MONCTON – The Big Brothers Big Sisters of Greater Moncton is in need of a large number of volunteers to help kids in the community.
Speaking to Global News at their annual bowling fundraiser, executive director Peter MacDonald said they have 48 boys and 17 girls on their waiting list.
“Boys actually wait over a year to a year and a half for a Big Brother,” MacDonald said. “So any men out there, we really, really need your support. Kids in your community actually need you.”
MacDonald said that while there is a waiting list for girls too, more women tend to volunteer, so there’s not as much of a need.
MacDonald said the agency serves about 300 kids a year, through three different programs. The traditional community match program currently has 140 kids matched up. It is what people usually think of, when they hear “Big Brothers” – pairing a Big Brother with a Little Brother and a Big Sister with a Little Sister on a one-to-one basis, as well as Big Couples where both act as mentors to a child.
But MacDonald, said there are also two school programs: an in-school mentoring program and an after-school program. The after-school program teaches kids between the age of 11 and 14 about healthy eating, healthy lifestyle and self-esteem, called “Go Girls” for girls and “Game On” for boys.

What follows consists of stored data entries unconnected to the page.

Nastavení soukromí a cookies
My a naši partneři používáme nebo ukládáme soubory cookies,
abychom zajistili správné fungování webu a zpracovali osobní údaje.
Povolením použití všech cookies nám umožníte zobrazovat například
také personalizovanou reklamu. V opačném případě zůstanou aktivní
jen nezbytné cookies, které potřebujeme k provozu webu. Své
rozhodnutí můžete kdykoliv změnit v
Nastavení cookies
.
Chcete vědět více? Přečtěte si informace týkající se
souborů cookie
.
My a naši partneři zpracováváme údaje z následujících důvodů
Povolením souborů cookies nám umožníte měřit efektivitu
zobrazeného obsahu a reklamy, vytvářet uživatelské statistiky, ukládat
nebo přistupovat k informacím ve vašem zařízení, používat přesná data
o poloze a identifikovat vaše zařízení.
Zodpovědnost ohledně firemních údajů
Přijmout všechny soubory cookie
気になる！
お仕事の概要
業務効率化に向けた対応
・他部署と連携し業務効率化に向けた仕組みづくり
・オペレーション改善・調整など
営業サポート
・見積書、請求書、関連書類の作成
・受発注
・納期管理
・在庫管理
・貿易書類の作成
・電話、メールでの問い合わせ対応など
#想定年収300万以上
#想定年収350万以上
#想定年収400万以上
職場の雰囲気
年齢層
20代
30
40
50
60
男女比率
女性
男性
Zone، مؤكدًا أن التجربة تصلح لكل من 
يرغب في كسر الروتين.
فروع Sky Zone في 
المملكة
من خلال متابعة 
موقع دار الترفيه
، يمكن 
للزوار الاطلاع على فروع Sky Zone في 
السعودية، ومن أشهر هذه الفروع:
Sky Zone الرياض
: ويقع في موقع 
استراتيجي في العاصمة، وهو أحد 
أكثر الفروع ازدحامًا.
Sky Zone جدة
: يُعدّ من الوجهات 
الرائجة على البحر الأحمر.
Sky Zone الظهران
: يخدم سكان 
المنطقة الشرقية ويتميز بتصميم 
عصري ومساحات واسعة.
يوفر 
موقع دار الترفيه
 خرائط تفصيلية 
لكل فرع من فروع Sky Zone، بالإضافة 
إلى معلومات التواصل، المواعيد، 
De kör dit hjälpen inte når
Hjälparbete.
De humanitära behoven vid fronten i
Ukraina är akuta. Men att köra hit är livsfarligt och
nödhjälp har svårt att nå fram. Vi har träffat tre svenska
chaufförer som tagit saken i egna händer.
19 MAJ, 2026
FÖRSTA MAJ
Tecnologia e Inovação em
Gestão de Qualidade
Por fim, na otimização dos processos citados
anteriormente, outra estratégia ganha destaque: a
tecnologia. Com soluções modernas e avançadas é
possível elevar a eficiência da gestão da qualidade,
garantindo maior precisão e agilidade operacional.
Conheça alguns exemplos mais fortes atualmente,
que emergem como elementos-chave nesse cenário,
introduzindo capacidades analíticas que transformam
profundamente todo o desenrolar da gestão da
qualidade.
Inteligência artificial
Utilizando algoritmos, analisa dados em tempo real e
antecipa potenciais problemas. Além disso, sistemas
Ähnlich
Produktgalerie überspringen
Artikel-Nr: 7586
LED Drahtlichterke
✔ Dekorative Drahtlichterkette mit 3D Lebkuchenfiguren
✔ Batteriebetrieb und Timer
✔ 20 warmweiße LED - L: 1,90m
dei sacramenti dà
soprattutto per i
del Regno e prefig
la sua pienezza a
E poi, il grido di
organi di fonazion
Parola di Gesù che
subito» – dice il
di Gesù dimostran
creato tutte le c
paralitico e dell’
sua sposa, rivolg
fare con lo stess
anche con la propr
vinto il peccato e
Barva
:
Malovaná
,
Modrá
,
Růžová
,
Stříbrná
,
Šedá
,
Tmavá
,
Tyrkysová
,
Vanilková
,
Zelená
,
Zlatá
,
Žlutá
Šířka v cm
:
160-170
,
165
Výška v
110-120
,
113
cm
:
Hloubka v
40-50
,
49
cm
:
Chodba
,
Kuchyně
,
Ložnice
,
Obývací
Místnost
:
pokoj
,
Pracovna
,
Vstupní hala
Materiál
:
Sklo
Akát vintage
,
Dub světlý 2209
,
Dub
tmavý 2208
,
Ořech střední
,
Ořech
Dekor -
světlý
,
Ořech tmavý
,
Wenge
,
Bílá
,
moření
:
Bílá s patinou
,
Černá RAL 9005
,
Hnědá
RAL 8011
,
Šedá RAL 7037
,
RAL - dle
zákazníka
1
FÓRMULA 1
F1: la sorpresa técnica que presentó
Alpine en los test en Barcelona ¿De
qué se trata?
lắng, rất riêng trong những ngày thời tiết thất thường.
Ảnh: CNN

The bowling fundraiser, called Bowl for Kids’ Sake is expected to raise about $60,000 for the agency, which is about 35 per cent of the annual operating budget.
MacDonald said the money doesn’t just go to administrative costs, but to support matches by offering them activities.
Eight-year-old Daya Bennett and her Big Sister, Lydia Porter, have been matched together since September 2013. Daya told Global News her favourite thing about the program was her Big Sister and her favourite activity was “everything.”
“We have a lot of fun together,” Porter said, adding they often read or dance together.
Eighteen-year-old Dakota Krebs and his grandfather, Paul Forgrave, raised about $900 this year for the event. Krebs said he knew first-hand the difference having a Big Brother or Big Sister can make in a kid’s life. He had both, being matched with a Big Couple when he was a kid.
“Some kids they don’t have the opportunities of other kids,” he said. “Maybe don’t get to see the world as much.”
He said in his six years in the program, he went on fishing trips and went camping, which is not something he otherwise would have done growing up in the city.
“Oh, it helped him out tremendously,” Forgrave said. “We are just some happy to have the Big Brother, Big Sister that he’s had.”
Forgrave has been raising money for Big Brothers Big Sisters in Moncton for more than 20 years and estimates he’s raised nearly $20,000 in that time.